Feel free to shoot down this here article to get into the Sales-Dutton interview, by all means. But, if you’ve got time, consider the two figures of significance we really need to understand in Australia’s latest off-shore processing fiasco.
850 – that’s how many detainees there are in the certifiably-illegal Manus Island detention centre. That’s how many people the Australian Federal Government will be charged with relocating, despite Immigration Minister Peter Dutton’s assertions it’s all on Papua New Guinea. That’s the number of detainees who could now be coming at Australia for financial compensation.
$1,000,000,000 – a slightly larger number, and how much those compensation claims could amount to, according to one of PNG’s most eminent lawyers. A potential monetary figure that’d account for every minute Australia detained others in a thoroughly unlawful manner.
The Age reports lawyer Ben Lomai proposed that figure based on a previous ruling, where an inmate was compensated the equivalent of $125 for every day they spent deprived of human liberties. Add in a boggling number of other inhumane circumstances in the facility, and wham: we’ve been given a hard figure to account for all the nasty shit Australia’s been culpable for.
Of course, before we can even begin to deal with the financial ramifications, there’s still the very current fact these people are still on Manus Island, and PNG wants ’em gone.

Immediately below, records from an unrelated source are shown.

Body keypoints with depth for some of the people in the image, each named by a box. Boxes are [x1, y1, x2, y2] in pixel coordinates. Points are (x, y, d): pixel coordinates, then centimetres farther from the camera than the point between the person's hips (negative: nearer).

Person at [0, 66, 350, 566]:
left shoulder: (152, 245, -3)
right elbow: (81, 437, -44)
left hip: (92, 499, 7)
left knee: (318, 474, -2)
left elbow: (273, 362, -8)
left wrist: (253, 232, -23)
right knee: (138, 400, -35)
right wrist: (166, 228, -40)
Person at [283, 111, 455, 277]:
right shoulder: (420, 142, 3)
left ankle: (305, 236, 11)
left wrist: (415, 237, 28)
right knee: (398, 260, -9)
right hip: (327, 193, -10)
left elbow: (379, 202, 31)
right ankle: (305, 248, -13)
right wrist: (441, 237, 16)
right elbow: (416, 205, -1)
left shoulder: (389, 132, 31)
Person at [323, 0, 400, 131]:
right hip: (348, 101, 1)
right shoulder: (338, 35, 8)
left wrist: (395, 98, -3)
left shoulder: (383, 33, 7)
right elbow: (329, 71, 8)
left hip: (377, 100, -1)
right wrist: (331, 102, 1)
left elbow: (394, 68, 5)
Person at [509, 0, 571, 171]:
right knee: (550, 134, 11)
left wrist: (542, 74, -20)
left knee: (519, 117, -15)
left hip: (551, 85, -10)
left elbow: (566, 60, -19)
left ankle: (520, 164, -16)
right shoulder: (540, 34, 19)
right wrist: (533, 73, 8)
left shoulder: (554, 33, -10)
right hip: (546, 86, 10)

On tonight’s 7.30, Dutton was given what-for by Leigh Sales on that issue, and his responses to the matter were somewhat lacklustre.

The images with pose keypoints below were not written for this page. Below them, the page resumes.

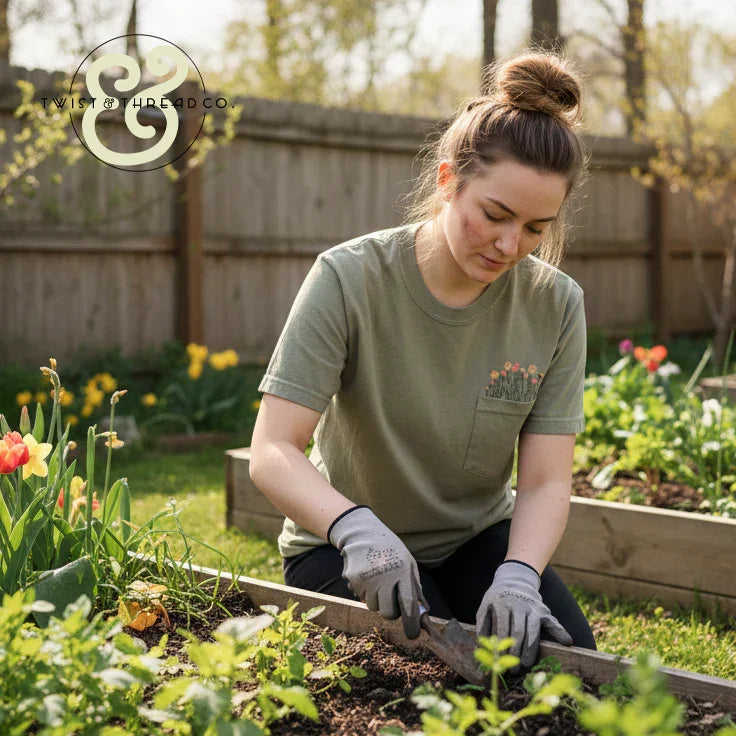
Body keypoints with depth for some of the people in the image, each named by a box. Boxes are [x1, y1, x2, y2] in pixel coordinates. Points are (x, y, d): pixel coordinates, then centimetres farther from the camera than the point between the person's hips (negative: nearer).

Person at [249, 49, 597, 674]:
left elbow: (546, 481, -12)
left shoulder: (556, 305, -10)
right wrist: (357, 528, -45)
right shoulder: (350, 278, -20)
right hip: (347, 547, -3)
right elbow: (272, 453, -25)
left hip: (479, 539, 3)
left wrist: (517, 575, -33)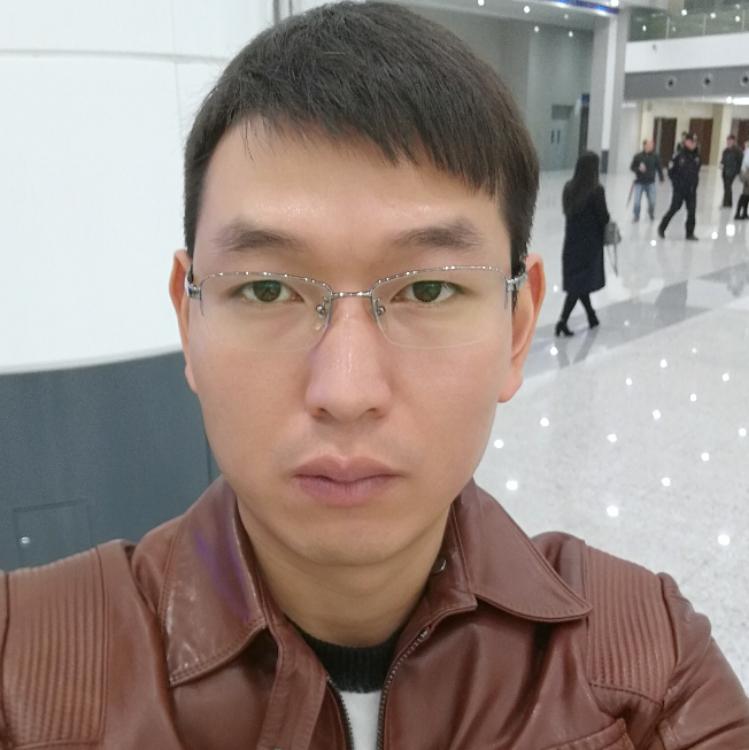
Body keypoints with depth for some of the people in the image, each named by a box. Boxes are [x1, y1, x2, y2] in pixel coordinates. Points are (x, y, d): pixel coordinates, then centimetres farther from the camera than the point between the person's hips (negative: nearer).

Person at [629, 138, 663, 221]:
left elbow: (659, 168, 7)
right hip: (639, 183, -1)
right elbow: (632, 167, 2)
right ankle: (636, 216, 18)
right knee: (637, 202, -5)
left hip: (650, 183, 1)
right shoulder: (638, 156, -6)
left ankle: (651, 213, 30)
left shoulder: (655, 157, -2)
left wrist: (661, 179, 10)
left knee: (652, 201, 1)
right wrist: (639, 168, -18)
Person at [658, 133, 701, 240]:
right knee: (674, 208, 0)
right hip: (679, 189, -4)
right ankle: (662, 228, 18)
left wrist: (695, 182, 10)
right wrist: (677, 183, -7)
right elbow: (671, 171, -6)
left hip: (692, 190, 5)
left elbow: (697, 171, 17)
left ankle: (690, 233, 10)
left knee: (692, 211, 1)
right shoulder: (679, 155, -10)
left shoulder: (696, 156, 5)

Despite the PNG High Court claiming the detainees are our responsibility, Dutton reaffirmed the idea it’s on them – despite our intrinsic involvement in the whole deal – and that any assistance we give will be due to our status in the region, not because of any quibbling moral or legal concerns.
When asked if he had been in direct conversation with the Nauruan government on the prospect of rehousing the detainees there, his response was “the point that I’d make, Leigh, is that we have stopped the boats and we’ve emptied people out of detention centres.” Of course.